In its monthly report on real estate trends, NHAR’s affordability index hit a record low in March 2022, underscoring the need for more affordable housing options. The index measures whether or not a typical family earns enough income to qualify for a mortgage loan on a typical home based on the most recent price and income data.
An index above 100 signifies that a family earning the median income has more than enough income to qualify for a mortgage loan on a median-priced home, assuming a 20 percent down payment.
In March 2020, the state’s affordability index stood at 126 for a single-family home. In March 2021, it was 112. And in March 2022, it was 80, the least affordable index ever.
Rockingham County, according to the March report from the NHAR, continues to be the priciest county in which to buy a single-family home. The median price of a home there is $590,000, up 28.3 percent from what it was in March 2021. The statewide average in March was $440,000, a new high.
Auctioneer Paul McInnis, asked whether he’s seen an uptick in the number of residential properties he’s been auctioning recently, answered, “We haven’t.”
McInnis is president of an auction business originally licensed in the state in 1976, making him the holder of the longest active auction license in New Hampshire. Based in North Hampton, he’s been auctioning foreclosed real estate since 1978, handling properties for state-chartered banks that still hold the mortgages on properties; he does not handle properties for which the mortgages have been sold in the secondary market.
As for foreclosure auctions over the past six years, “I don’t want to say they’re non-existent but they’ve been very few,” said McInnis.
He said on average he auctions up to five residential properties a year. Compare that, according to McInnis, in the late 1980s and early 1990s when he was doing 200 to 300 foreclosure auctions a year.
The 1990s recession was largely due to a weakened economy as a result of Federal Reserve policies and as a result of the end of a real estate boom during the early to mid-1980s, resulting in sinking property values, lowered investment incentives, and job loss.
The ATTOM report shows a total of 33,333 U.S. properties with foreclosure filings in March 2022, up 29 percent from the previous month and up 181 percent from a year ago — the 11th consecutive month with a year-over-year increase in U.S. foreclosure activity.
“It’s likely that we’ll continue to see significant month-over-month and year-over-year growth through the second quarter of 2022, but still won’t reach historically normal levels of foreclosures until the end of the year at the earliest, unless the U.S. economy takes a significant turn for the worse,” said Sharp.

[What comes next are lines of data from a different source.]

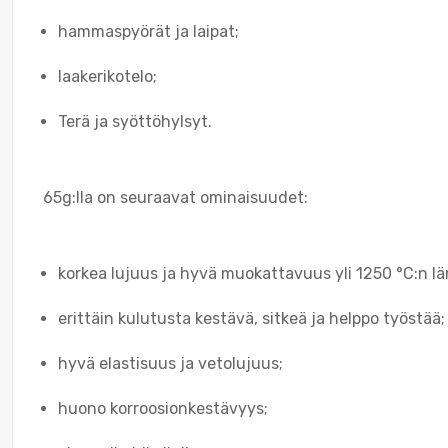
hammaspyörät ja laipat;
laakerikotelo;
Terä ja syöttöhylsyt.
65g:lla on seuraavat ominaisuudet:
korkea lujuus ja hyvä muokattavuus yli 1250 °C:n lä
erittäin kulutusta kestävä, sitkeä ja helppo työstää;
hyvä elastisuus ja vetolujuus;
huono korroosionkestävyys;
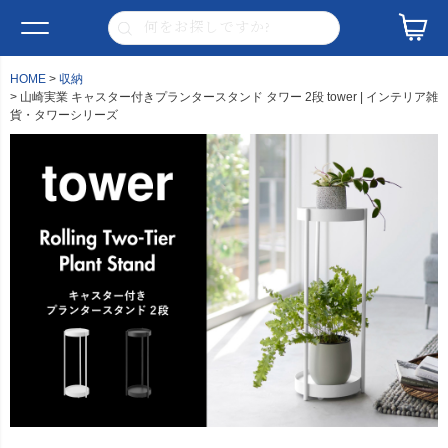
HOME
収納
山崎実業 キャスター付きプランタースタンド タワー 2段 tower | インテリア雑
貨・タワーシリーズ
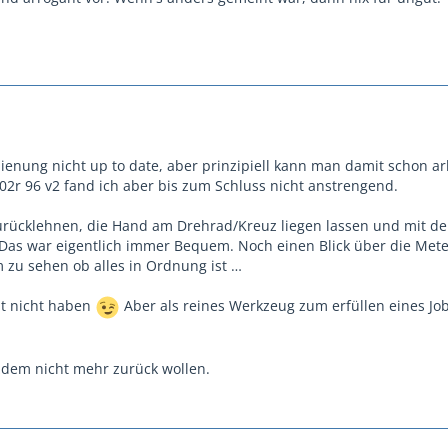
dienung nicht up to date, aber prinzipiell kann man damit schon ar
02r 96 v2 fand ich aber bis zum Schluss nicht anstrengend.
rücklehnen, die Hand am Drehrad/Kreuz liegen lassen und mit de
Das war eigentlich immer Bequem. Noch einen Blick über die Met
 zu sehen ob alles in Ordnung ist …
lt nicht haben
Aber als reines Werkzeug zum erfüllen eines Jo
tzdem nicht mehr zurück wollen.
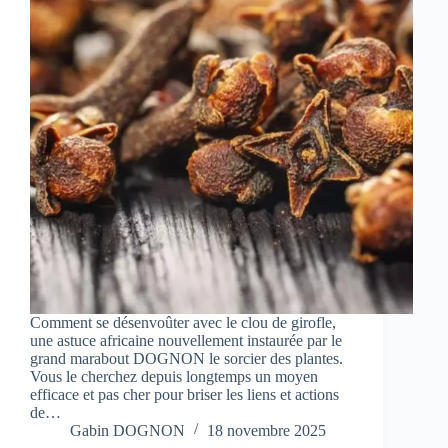
Comment se désenvoûter avec le clou de girofle,
une astuce africaine nouvellement instaurée par le
grand marabout DOGNON le sorcier des plantes.
Vous le cherchez depuis longtemps un moyen
efficace et pas cher pour briser les liens et actions
de…
Gabin DOGNON
18 novembre 2025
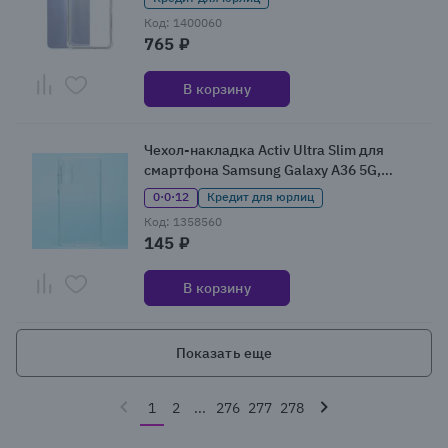
Код: 1400060
765 ₽
В корзину
Чехол-накладка Activ Ultra Slim для
смартфона Samsung Galaxy A36 5G,
прозрачный
0·0·12
Кредит для юрлиц
Код: 1358560
145 ₽
В корзину
Показать еще
1
2
...
276
277
278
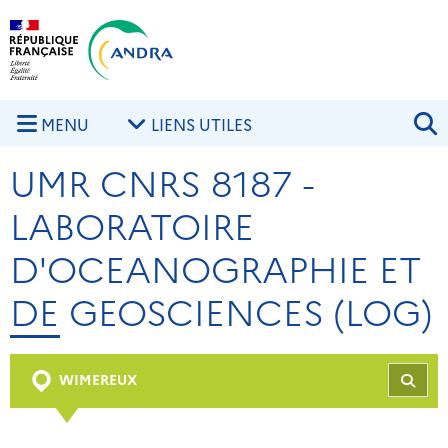
Aller au contenu principal
Skip to navigation
R
MENU
LIENS UTILES
UMR CNRS 8187 -
LABORATOIRE
D'OCEANOGRAPHIE ET
DE GEOSCIENCES (LOG)
WIMEREUX
REC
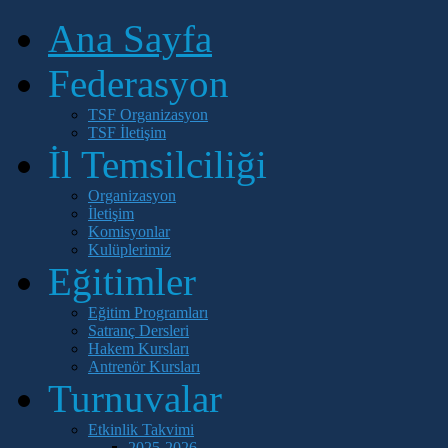
Ana Sayfa
Federasyon
TSF Organizasyon
TSF İletişim
İl Temsilciliği
Organizasyon
İletişim
Komisyonlar
Kulüplerimiz
Eğitimler
Eğitim Programları
Satranç Dersleri
Hakem Kursları
Antrenör Kursları
Turnuvalar
Etkinlik Takvimi
2025-2026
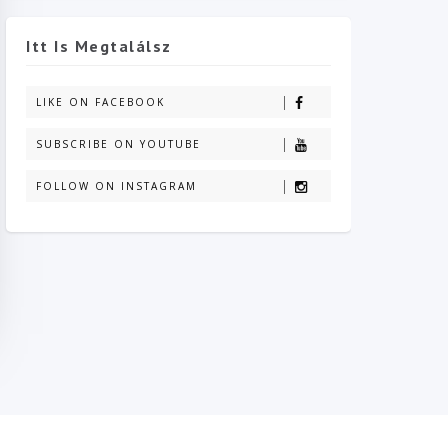
Itt Is Megtalálsz
LIKE ON FACEBOOK
SUBSCRIBE ON YOUTUBE
FOLLOW ON INSTAGRAM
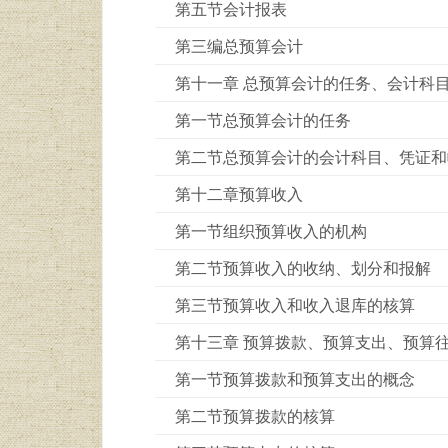
第五节会计报表
第三编总预算会计
第十一章 总预算会计的任务、会计科
第一节总预算会计的任务
第二节总预算会计的会计科目、凭证和
第十二章预算收入
第一节组织预算收入的机构
第二节预算收入的收纳、划分和报解
第三节预算收入和收入退库的核算
第十三章 预算拨款、预算支出、预算
第一节预算拨款和预算支出的概念
第二节预算拨款的核算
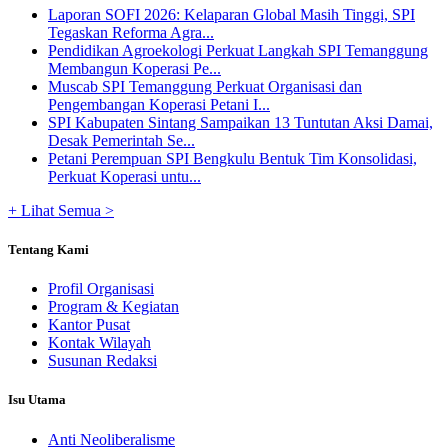
Laporan SOFI 2026: Kelaparan Global Masih Tinggi, SPI
Tegaskan Reforma Agra...
Pendidikan Agroekologi Perkuat Langkah SPI Temanggung
Membangun Koperasi Pe...
Muscab SPI Temanggung Perkuat Organisasi dan
Pengembangan Koperasi Petani I...
SPI Kabupaten Sintang Sampaikan 13 Tuntutan Aksi Damai,
Desak Pemerintah Se...
Petani Perempuan SPI Bengkulu Bentuk Tim Konsolidasi,
Perkuat Koperasi untu...
+ Lihat Semua >
Tentang Kami
Profil Organisasi
Program & Kegiatan
Kantor Pusat
Kontak Wilayah
Susunan Redaksi
Isu Utama
Anti Neoliberalisme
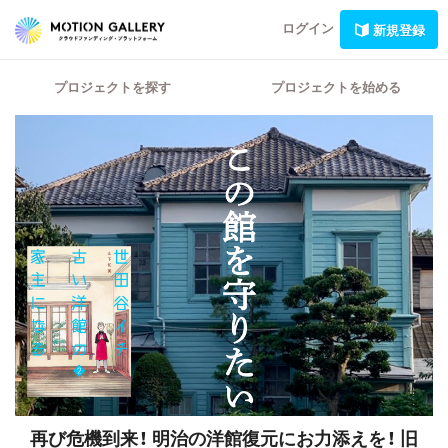
ログイン
新規登録
プロジェクトを探す
プロジェクトを始める
再び危機到来！ 明治の洋館復元にお力添えを！
旧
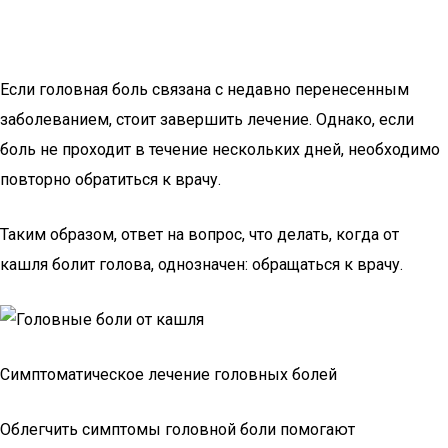
Если головная боль связана с недавно перенесенным
заболеванием, стоит завершить лечение. Однако, если
боль не проходит в течение нескольких дней, необходимо
повторно обратиться к врачу.
Таким образом, ответ на вопрос, что делать, когда от
кашля болит голова, однозначен: обращаться к врачу.
Симптоматическое лечение головных болей
Облегчить симптомы головной боли помогают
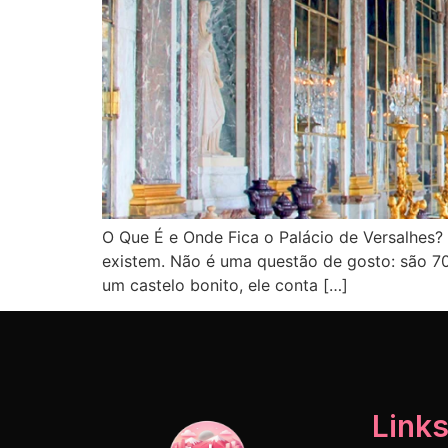
O Que É e Onde Fica o Palácio de Versalhes?
existem. Não é uma questão de gosto: são 7
um castelo bonito, ele conta […]
Links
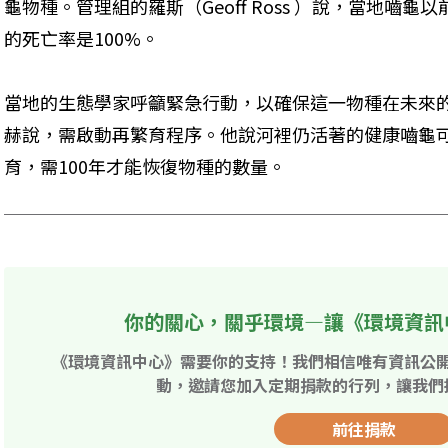
龜物種。管理組的羅斯（Geoff Ross ）說，當地嚙
的死亡率是100%。
當地的生態學家呼籲緊急行動，以確保這一物種在未來
赫說，需啟動再繁育程序。他說河裡仍活著的健康嚙龜
育，需100年才能恢復物種的數量。
你的關心，關乎環境—讓《環境資訊
《環境資訊中心》需要你的支持！我們相信唯有資訊公
動，邀請您加入定期捐款的行列，讓我們
前往捐款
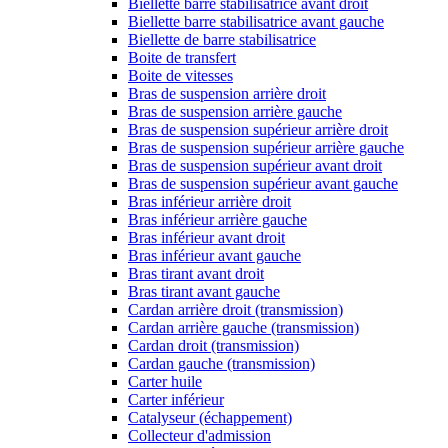
Biellette barre stabilisatrice avant droit
Biellette barre stabilisatrice avant gauche
Biellette de barre stabilisatrice
Boite de transfert
Boite de vitesses
Bras de suspension arrière droit
Bras de suspension arrière gauche
Bras de suspension supérieur arrière droit
Bras de suspension supérieur arrière gauche
Bras de suspension supérieur avant droit
Bras de suspension supérieur avant gauche
Bras inférieur arrière droit
Bras inférieur arrière gauche
Bras inférieur avant droit
Bras inférieur avant gauche
Bras tirant avant droit
Bras tirant avant gauche
Cardan arrière droit (transmission)
Cardan arrière gauche (transmission)
Cardan droit (transmission)
Cardan gauche (transmission)
Carter huile
Carter inférieur
Catalyseur (échappement)
Collecteur d'admission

RealtyTrac.com shows several foreclosed properties that are being auctioned throughout the state. One example scheduled for auction on May 13 is a property on Old Turnpike Road in Nottingham, in Rockingham County. With 4,738 square feet, three bedrooms and three baths, on about 5 acres, it shows a value of $419,000.
The N.H. Banking Department encourages anyone facing foreclosure to call 211 or visit homehelpnh.org to find a HUD counselor or legal assistance, or information about upcoming foreclosure prevention workshops. There are no fees for these services.